→ **EXERCISE DETAILS**
Your reply should reproduce all the data below exactly while excluding the pictures.

→ **Saved entries**
=== Begin Enclosure ===

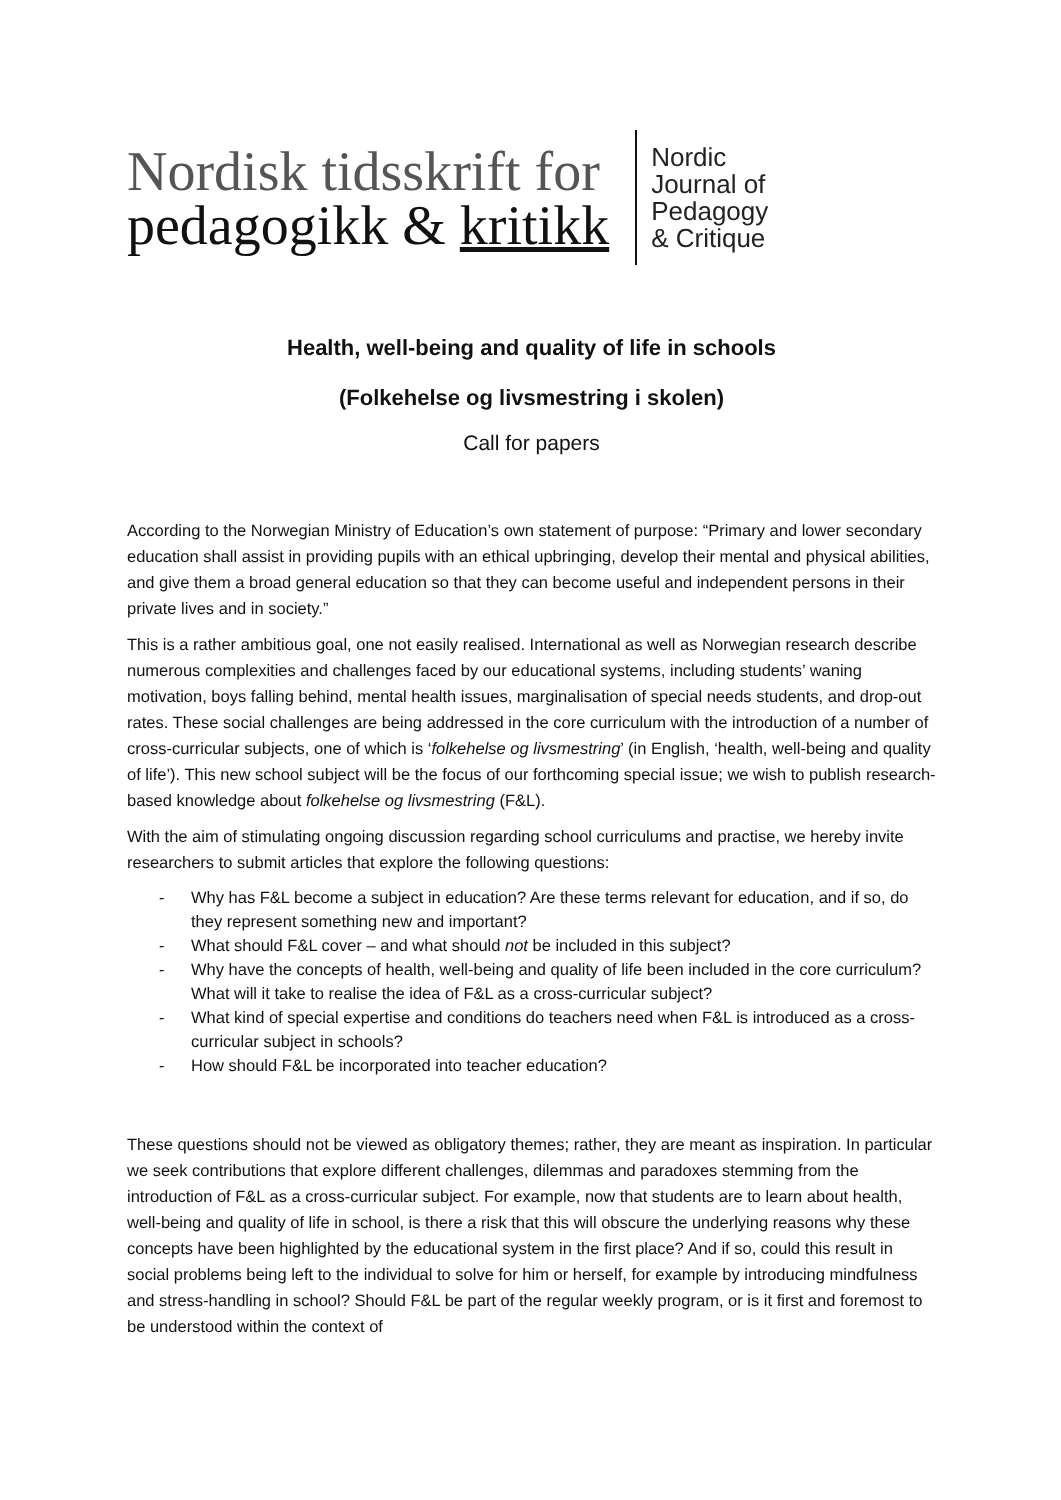Nordisk tidsskrift for
pedagogikk & kritikk
Nordic
Journal of
Pedagogy
& Critique
Health, well-being and quality of life in schools
(Folkehelse og livsmestring i skolen)
Call for papers
According to the Norwegian Ministry of Education’s own statement of purpose: “Primary and lower secondary education shall assist in providing pupils with an ethical upbringing, develop their mental and physical abilities, and give them a broad general education so that they can become useful and independent persons in their private lives and in society.”
This is a rather ambitious goal, one not easily realised. International as well as Norwegian research describe numerous complexities and challenges faced by our educational systems, including students’ waning motivation, boys falling behind, mental health issues, marginalisation of special needs students, and drop-out rates. These social challenges are being addressed in the core curriculum with the introduction of a number of cross-curricular subjects, one of which is ‘folkehelse og livsmestring’ (in English, ‘health, well-being and quality of life’). This new school subject will be the focus of our forthcoming special issue; we wish to publish research-based knowledge about folkehelse og livsmestring (F&L).
With the aim of stimulating ongoing discussion regarding school curriculums and practise, we hereby invite researchers to submit articles that explore the following questions:
- Why has F&L become a subject in education? Are these terms relevant for education, and if so, do they represent something new and important?
- What should F&L cover – and what should not be included in this subject?
- Why have the concepts of health, well-being and quality of life been included in the core curriculum? What will it take to realise the idea of F&L as a cross-curricular subject?
- What kind of special expertise and conditions do teachers need when F&L is introduced as a cross-curricular subject in schools?
- How should F&L be incorporated into teacher education?
These questions should not be viewed as obligatory themes; rather, they are meant as inspiration. In particular we seek contributions that explore different challenges, dilemmas and paradoxes stemming from the introduction of F&L as a cross-curricular subject. For example, now that students are to learn about health, well-being and quality of life in school, is there a risk that this will obscure the underlying reasons why these concepts have been highlighted by the educational system in the first place? And if so, could this result in social problems being left to the individual to solve for him or herself, for example by introducing mindfulness and stress-handling in school? Should F&L be part of the regular weekly program, or is it first and foremost to be understood within the context of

=== End Enclosure ===

→ **PROBLEM SOLUTION**
Nordisk tidsskrift for
pedagogikk & kritikk
Nordic
Journal of
Pedagogy
& Critique
Health, well-being and quality of life in schools
(Folkehelse og livsmestring i skolen)
Call for papers
According to the Norwegian Ministry of Education’s own statement of purpose: “Primary and lower secondary education shall assist in providing pupils with an ethical upbringing, develop their mental and physical abilities, and give them a broad general education so that they can become useful and independent persons in their private lives and in society.”
This is a rather ambitious goal, one not easily realised. International as well as Norwegian research describe numerous complexities and challenges faced by our educational systems, including students’ waning motivation, boys falling behind, mental health issues, marginalisation of special needs students, and drop-out rates. These social challenges are being addressed in the core curriculum with the introduction of a number of cross-curricular subjects, one of which is ‘folkehelse og livsmestring’ (in English, ‘health, well-being and quality of life’). This new school subject will be the focus of our forthcoming special issue; we wish to publish research-based knowledge about folkehelse og livsmestring (F&L).
With the aim of stimulating ongoing discussion regarding school curriculums and practise, we hereby invite researchers to submit articles that explore the following questions:
- Why has F&L become a subject in education? Are these terms relevant for education, and if so, do they represent something new and important?
- What should F&L cover – and what should not be included in this subject?
- Why have the concepts of health, well-being and quality of life been included in the core curriculum? What will it take to realise the idea of F&L as a cross-curricular subject?
- What kind of special expertise and conditions do teachers need when F&L is introduced as a cross-curricular subject in schools?
- How should F&L be incorporated into teacher education?
These questions should not be viewed as obligatory themes; rather, they are meant as inspiration. In particular we seek contributions that explore different challenges, dilemmas and paradoxes stemming from the introduction of F&L as a cross-curricular subject. For example, now that students are to learn about health, well-being and quality of life in school, is there a risk that this will obscure the underlying reasons why these concepts have been highlighted by the educational system in the first place? And if so, could this result in social problems being left to the individual to solve for him or herself, for example by introducing mindfulness and stress-handling in school? Should F&L be part of the regular weekly program, or is it first and foremost to be understood within the context of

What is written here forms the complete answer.